The district court modified the March order by the May order that appointed a receiver to act where the parties could not reach unanimous decision on proposed actions at AGA. The district court modified the March order after appellants argued that compliance with the unanimity requirement of the March order was impossible and that the requirement would result in deadlock that would harm AGA. In issuing the May order, the district court relied on Pooley v. Mankato Iron & Metal, Inc., which stands for the proposition that “[a] court may fashion equitable remedies based on the exigencies and facts of each case so as to accomplish justice.” 513 N.W.2d 834, 837 (Minn. App. 1994) (citing Clark v. Clark, 288 N.W.2d 1, 11 (Minn. 1979)), review denied (Minn. May 17, 1994).
Because the district court, after evaluating the facts and determining that enforcement of the March order as issued was impossible, used “the power of equity . . . where a better appreciation of the facts in light of experience indicates that the decree [was] not properly adapted to accomplishing its purposes,” the district court’s modification of the March order was not a clear abuse of its discretion. See King-Seely Thermos Co. v. Aladdin Indus., Inc., 418 F.2d 31, 35 (2d Cir. 1969).
Appellants argue that the district court had neither a factual basis nor a legal basis to appoint a receiver. We disagree. In fashioning the receivership portion of the May order, the district court relied, in part, on the fact that the appellants made strong arguments in their brief both that compliance with the March order, as clarified by the May 1, 2003 oral order, was not possible, and that the deadlock that would result from the parties’ inability to adhere to the clarified March order would be detrimental to the corporation. This factual basis was sufficient for the district court to conclude that attempts to enforce the March order without a mechanism to avoid deadlock would be futile and that the order therefore needed modification.
Appellants argue that the appointment of a receiver is an extraordinary remedy; they assert that because interlocutory injunctions must be limited, and the relief granted by an injunction must accord with well-settled principles, the district court abused its discretion by appointing a receiver for AGA. See Gen. Minn. Utils. Co. v. Carlton County Coop. Power Ass’n, 221 Minn. 510, 522-23, 22 N.W.2d 673, 679 (1946). We disagree. We conclude that the court had the legal authority to appoint a receiver to assist in effectuating the terms of the March temporary injunction. A receiver may be appointed where no adequate remedy exists at law. Seward v. Schrieber, 240 Minn. 489, 493, 62 N.W.2d 48, 51 (1953); Asleson v. Allison, 188 Minn. 496, 500, 247 N.W. 579, 580 (1933). In appointing a receiver, the district court relied on Minn. Stat. §§ 302A.751, subd. 1(b)(1), 576.01, subd. 1(1), (4) (2002); and Minn. R. Gen. Pract. 137, which govern the appointment of a receiver in Minnesota, and Minn. R. Civ. P. 62.02, which provides that a district court may modify an injunction during the pendency of an appeal.

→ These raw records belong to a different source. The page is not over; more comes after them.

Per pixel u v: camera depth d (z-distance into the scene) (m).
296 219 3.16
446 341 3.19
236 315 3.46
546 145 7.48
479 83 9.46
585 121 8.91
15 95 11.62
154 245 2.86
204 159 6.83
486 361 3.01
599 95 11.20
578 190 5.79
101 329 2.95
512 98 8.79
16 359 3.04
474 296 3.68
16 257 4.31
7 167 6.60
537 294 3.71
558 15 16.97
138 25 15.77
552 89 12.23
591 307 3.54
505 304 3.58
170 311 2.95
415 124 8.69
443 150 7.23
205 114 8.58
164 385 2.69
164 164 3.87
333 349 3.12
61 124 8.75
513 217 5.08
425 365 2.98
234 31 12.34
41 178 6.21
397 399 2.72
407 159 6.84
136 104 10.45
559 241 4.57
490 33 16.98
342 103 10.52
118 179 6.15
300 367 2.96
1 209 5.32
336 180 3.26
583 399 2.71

Minn. Stat. § 302A.751, subd. 1(b)(1), authorizes the district court to “grant any equitable relief it deems just and reasonable in the circumstances” where it is established in a shareholder action that the directors are deadlocked in the management of the corporation. Further, a district court may appoint a receiver before it enters judgment when any party to the action applies to the court and shows both “an apparent right to property which is the subject of such action and is in the possession of an adverse party” and that the property in question is in danger of being lost or materially impaired. Minn. Stat. § 576.01, subd. 1(1). And Minn. Stat. § 576.01, subd. 1(4), provides that a receiver may also be appointed in “cases as are now provided by law, or are in accordance with the existing practice.” Minn. R. Gen. Pract. 137 requires, inter alia, that a receiver must be impartial and that, after appointment, a receiver is required to give a bond approved by the court.

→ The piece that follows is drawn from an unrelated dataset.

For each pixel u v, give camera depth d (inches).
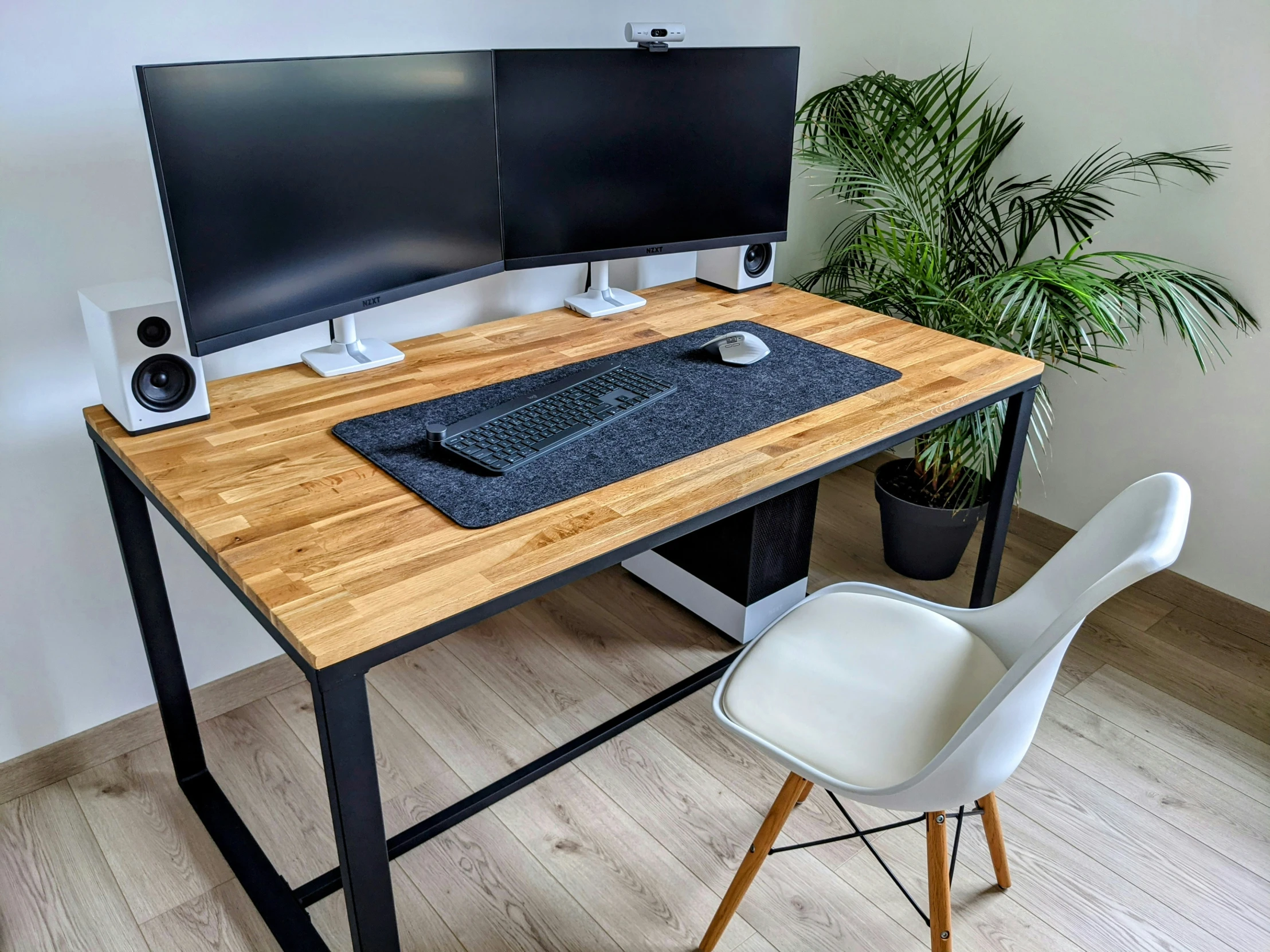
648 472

Because there was no adequate remedy at law, the district court did not clearly abuse its discretion by fashioning a modification of the March injunction in the form of a receivership that allows the parties, when they agree unanimously, to take corporation action without the authorization of the receiver, but which seeks to avoid deadlock by requiring authorization from the receiver for actions that cannot be unanimously agreed on by the parties. See Seward, 240 Minn. at 493, 62 N.W.2d at 51; Asleson, 188 Minn. at 500, 247 N.W.at 580.

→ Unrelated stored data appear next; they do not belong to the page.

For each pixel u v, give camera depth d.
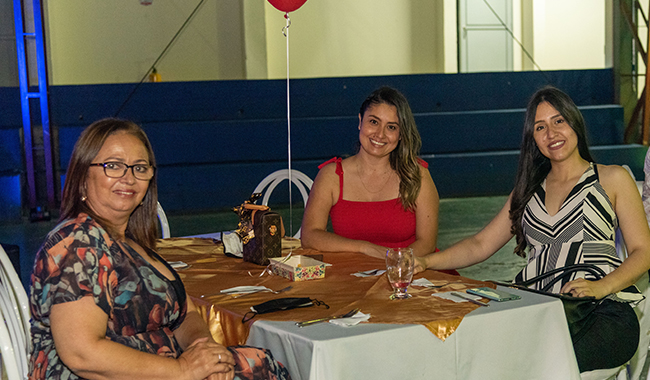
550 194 2.17
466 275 4.22
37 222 6.78
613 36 8.43
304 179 3.30
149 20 8.23
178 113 7.67
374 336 1.34
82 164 1.42
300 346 1.32
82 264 1.29
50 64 7.61
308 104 8.03
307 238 2.40
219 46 8.54
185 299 1.58
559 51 9.73
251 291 1.74
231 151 7.50
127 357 1.28
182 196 7.28
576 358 1.68
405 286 1.62
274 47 9.12
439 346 1.41
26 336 1.61
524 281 2.05
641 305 2.27
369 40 9.63
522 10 9.50
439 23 9.80
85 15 8.03
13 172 6.90
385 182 2.49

Appellants argue that the district court erred by failing to require the court-appointed receiver to post a bond. We agree. In appointing the receiver, the district court stated that the receiver would be required to “file with the Court an affidavit pledging a fiduciary duty to the corporation, but will not be required to post any bond.”
The Minnesota rules of civil procedure and the Minnesota general rules of practice govern the appointment of receivers. Minn. R. Civ. P. 66; Minn. R. Gen. Pract. 137.02. Minn. R. Gen. Pract. 137.03 requires that a receiver post a bond, and, unlike the issue of security for the injunction, we find no authority for the proposition that the district court may waive the requirement under appropriate circumstances and with a statement of its reasons. We conclude, therefore, that the district court must require the receiver to post a bond, and its failure to do so here was error. We remand that issue so that the district court may determine and order an appropriate bond for the receiver.
Affirmed in part, reversed in part, and remanded.
* Retired judge of the district court, serving as judge of the Minnesota Court of Appeals by appointment pursuant to Minn. Const. art. VI, § 10.